BU YAPILAR DEPREMİ KALDIRMAZ
Şube Başkanımız Cemal GÖKÇE`nin 16 Ağustos 2014 tarihli `Cumhuriyet Gazetesi`nde yayımlanan haberi
Eklenme Tarihi: 22/08/2014
BU YAPILAR DEPREMİ KALDIRMAZ
İnşaat Mühendisleri Odası, 17 Ağustos depreminin 15. yılında İstanbul`un durumunu masaya yatırdı. Oda Başkanı Gökçe, kentteki binaların depreme dayanmasının mümkün olmadığını söyledi. İstanbul Haber Servisi - İnşaat Mühendisleri Odası İstanbul Şubesi, 17 Ağustos 1999 Gölcük merkezli 7.4 büyüklüğündeki depremin 15. yılında İstanbul`un durumunu değerlendirdi. Şube Başkanı Cemal Gökçe, İstanbul`daki binaların deprem güvenliğinin olmadığını vurguladı. İnşaat Mühendisleri Odası İstanbul Şube Başkanı Cemal Gökçe, düzenlediği değerlendirme toplantısında 17 Ağustos depreminin İstanbul`a 110 km. uzaklıkta meydana gelmesine karşın 30 bin binaya hasar verdiğini, 32`si Avcılar`da 50 binanın yıkıldığını belirtti. "Oysa 17 Ağustos İstanbul depremi değildi" diyen Gökçe, beklenen İstanbul merkezli depremde kentin daha büyük hasar göreceğini kaydetti.

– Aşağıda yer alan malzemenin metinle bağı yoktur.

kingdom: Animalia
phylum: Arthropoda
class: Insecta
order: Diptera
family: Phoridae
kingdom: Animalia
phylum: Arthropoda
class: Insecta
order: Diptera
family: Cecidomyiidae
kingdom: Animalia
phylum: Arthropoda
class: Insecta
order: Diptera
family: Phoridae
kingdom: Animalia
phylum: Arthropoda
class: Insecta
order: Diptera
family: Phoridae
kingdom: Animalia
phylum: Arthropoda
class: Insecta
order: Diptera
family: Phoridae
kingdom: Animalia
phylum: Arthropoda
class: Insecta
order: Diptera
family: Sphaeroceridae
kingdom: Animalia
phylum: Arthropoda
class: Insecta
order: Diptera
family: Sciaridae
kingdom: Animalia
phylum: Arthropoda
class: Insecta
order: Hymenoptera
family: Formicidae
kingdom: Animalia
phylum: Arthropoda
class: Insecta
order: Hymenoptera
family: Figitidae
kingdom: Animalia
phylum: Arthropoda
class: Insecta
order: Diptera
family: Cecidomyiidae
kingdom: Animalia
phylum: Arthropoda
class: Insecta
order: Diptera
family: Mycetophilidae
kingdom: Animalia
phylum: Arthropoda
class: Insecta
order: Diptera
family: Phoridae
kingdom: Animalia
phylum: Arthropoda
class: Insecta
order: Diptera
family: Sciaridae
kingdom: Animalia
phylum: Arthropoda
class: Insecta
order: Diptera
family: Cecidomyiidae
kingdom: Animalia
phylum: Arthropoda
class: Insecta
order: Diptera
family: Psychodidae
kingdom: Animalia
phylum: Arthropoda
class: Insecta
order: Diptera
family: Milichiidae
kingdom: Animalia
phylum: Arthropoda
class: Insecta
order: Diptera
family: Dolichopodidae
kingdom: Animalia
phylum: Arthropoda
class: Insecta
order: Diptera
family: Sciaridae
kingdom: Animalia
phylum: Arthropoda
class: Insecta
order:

Gökçe, Türkiye`de binaların deprem olmadan bile yıkıldığını ifade ederek "Bu yapıların deprem yükünü kaldırma şansı yok. Maalesef arazi rantı ile ülkenin siyasi finanse ediliyor. Bu yüzden yık-yap anlayışı hakim" dedi. 2007 Deprem Yönetmeliği`nin önemli bir kısmının binaların güçlendirilmesi ile ilgili olduğunu aktaran Gökçe, "Yönetmelik güçlendirmenin önemine işaret ediyor ama bugün müteahhit bakışıyla sadece yıkım yapılıyor. Burada mimar ve mühendis bakışı yok. Müteahhit bakışı ise sürdürülemez. Yık-yap anlayışı İstanbul`u ve kaynaklarını tüketiyor. Güçlendirme ve onarımda sınıfta kaldık" diye konuştu. Çadıra yer yok Cemal Gökçe, depremden hemen sonra 1999-2002 yılları arasında İstanbul Valiliği tarafından 310`u kesinleşmiş toplam 470 adet toplanma ve çadır yeri belirlendiğini anımsatarak bugün bu alanların dörtte üçünün yapılaştığına dikkat çekti. Kentsel dönüşüm yasasını da eleştiren Gökçe, "Deprem bahane edilerek yeni bir rant düzeni yaratıldı. 2000 yılından sonra kentsel dönüşüm yeni zenginler yaratmanın yolu olarak görüldü. Geldiğimiz noktada İstanbul 1999 yılından daha iyi daha iç açıcı durumda değil" dedi.